## [Required work]
Exact copy, no pictures: return all the data below as written.

## [Data provided]
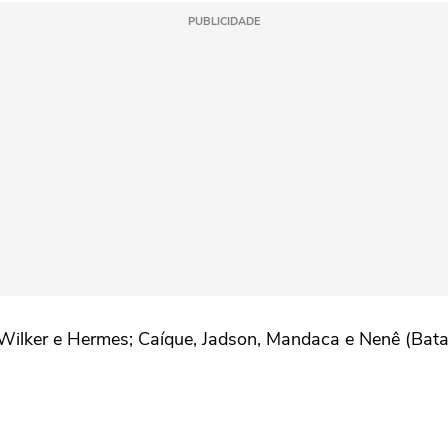
PUBLICIDADE
Wilker e Hermes; Caíque, Jadson, Mandaca e Nenê (Batall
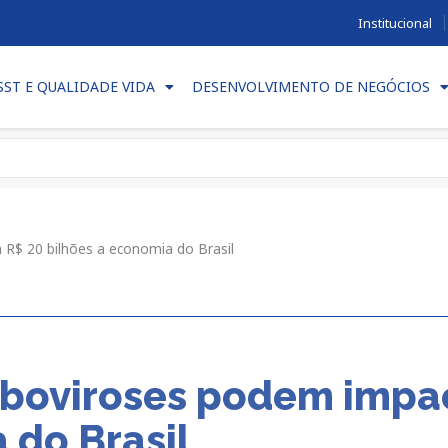
Institucional
SST E QUALIDADE VIDA
DESENVOLVIMENTO DE NEGÓCIOS
R$ 20 bilhões a economia do Brasil
rboviroses podem impa
 do Brasil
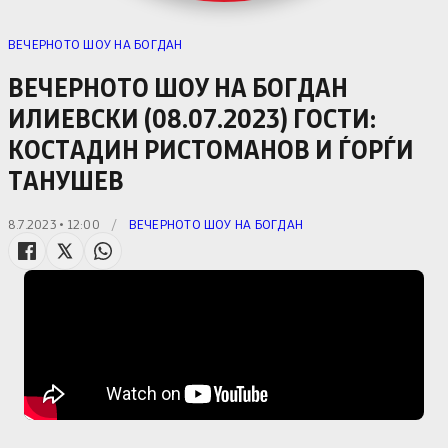
ВЕЧЕРНОТО ШОУ НА БОГДАН
ВЕЧЕРНОТО ШОУ НА БОГДАН
ИЛИЕВСКИ (08.07.2023) ГОСТИ:
КОСТАДИН РИСТОМАНОВ И ЃОРЃИ
ТАНУШЕВ
8.7.2023 • 12:00
/
ВЕЧЕРНОТО ШОУ НА БОГДАН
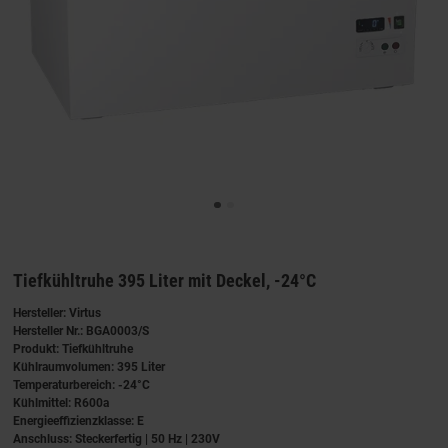
Tiefkühltruhe 395 Liter mit Deckel, -24°C
Hersteller: Virtus
Hersteller Nr.: BGA0003/S
Produkt: Tiefkühltruhe
Kühlraumvolumen: 395 Liter
Temperaturbereich: -24°C
Kühlmittel: R600a
Energieeffizienzklasse: E
Anschluss: Steckerfertig | 50 Hz | 230V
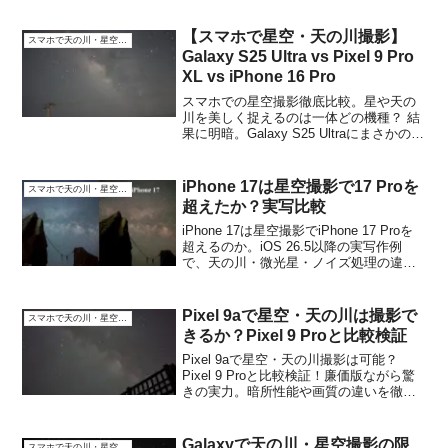
【スマホで星空・天の川撮影】
スマホで天の川・星空撮影
Galaxy S25 Ultra vs Pixel 9 Pro
XL vs iPhone 16 Pro
スマホでの星空撮影徹底比較。星や天の
川を美しく捉えるのは一体どの機種？ 結
果に明暗。Galaxy S25 Ultraにまさかの異
変
iPhone 17は星空撮影で17 Proを
スマホで天の川・星空撮影
超えたか？実写比較
iPhone 17は星空撮影でiPhone 17 Proを
超えるのか。iOS 26.5以降の実写作例
で、天の川・微光星・ノイズ処理の違い
を詳しく比較しました。
Pixel 9aで星空・天の川は撮影で
スマホで天の川・星空撮影
きるか？Pixel 9 Proと比較検証
Pixel 9aで星空・天の川撮影は可能？
Pixel 9 Proと比較検証！廉価版ながら驚
きの実力。暗所性能や画質の違いを徹底
比較。
Galaxyで天の川・星空撮影の限
スマホで天の川・星空撮影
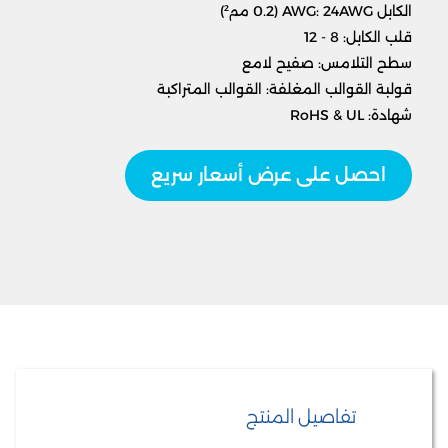
الكابل AWG: 24AWG (0.2 مم²)
قلب الكابل: 8 - 12
سطح التلامس: صفيح لامع
قولبة القوالب المغلفة: القوالب المتراكبة
شهادة: RoHS & UL
احصل على عرض أسعار سريع
تفاصيل المنتج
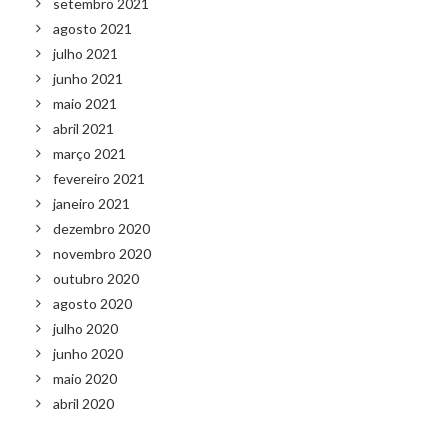
setembro 2021
agosto 2021
julho 2021
junho 2021
maio 2021
abril 2021
março 2021
fevereiro 2021
janeiro 2021
dezembro 2020
novembro 2020
outubro 2020
agosto 2020
julho 2020
junho 2020
maio 2020
abril 2020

## [Solution to this task]
PUBLICIDADE
Wilker e Hermes; Caíque, Jadson, Mandaca e Nenê (Batall
Institucional
SST E QUALIDADE VIDA
DESENVOLVIMENTO DE NEGÓCIOS
R$ 20 bilhões a economia do Brasil
rboviroses podem impa
 do Brasil
ВЕЧЕРНОТО ШОУ НА БОГДАН
ВЕЧЕРНОТО ШОУ НА БОГДАН
ИЛИЕВСКИ (08.07.2023) ГОСТИ:
КОСТАДИН РИСТОМАНОВ И ЃОРЃИ
ТАНУШЕВ
8.7.2023 • 12:00
/
ВЕЧЕРНОТО ШОУ НА БОГДАН
Tiefkühltruhe 395 Liter mit Deckel, -24°C
Hersteller: Virtus
Hersteller Nr.: BGA0003/S
Produkt: Tiefkühltruhe
Kühlraumvolumen: 395 Liter
Temperaturbereich: -24°C
Kühlmittel: R600a
Energieeffizienzklasse: E
Anschluss: Steckerfertig | 50 Hz | 230V
【スマホで星空・天の川撮影】
スマホで天の川・星空撮影
Galaxy S25 Ultra vs Pixel 9 Pro
XL vs iPhone 16 Pro
スマホでの星空撮影徹底比較。星や天の
川を美しく捉えるのは一体どの機種？ 結
果に明暗。Galaxy S25 Ultraにまさかの異
変
iPhone 17は星空撮影で17 Proを
スマホで天の川・星空撮影
超えたか？実写比較
iPhone 17は星空撮影でiPhone 17 Proを
超えるのか。iOS 26.5以降の実写作例
で、天の川・微光星・ノイズ処理の違い
を詳しく比較しました。
Pixel 9aで星空・天の川は撮影で
スマホで天の川・星空撮影
きるか？Pixel 9 Proと比較検証
Pixel 9aで星空・天の川撮影は可能？
Pixel 9 Proと比較検証！廉価版ながら驚
きの実力。暗所性能や画質の違いを徹底
比較。
Galaxyで天の川・星空撮影の限
スマホで天の川・星空撮影
الكابل AWG: 24AWG (0.2 مم²)
قلب الكابل: 8 - 12
سطح التلامس: صفيح لامع
قولبة القوالب المغلفة: القوالب المتراكبة
شهادة: RoHS & UL
احصل على عرض أسعار سريع
تفاصيل المنتج
setembro 2021
agosto 2021
julho 2021
junho 2021
maio 2021
abril 2021
março 2021
fevereiro 2021
janeiro 2021
dezembro 2020
novembro 2020
outubro 2020
agosto 2020
julho 2020
junho 2020
maio 2020
abril 2020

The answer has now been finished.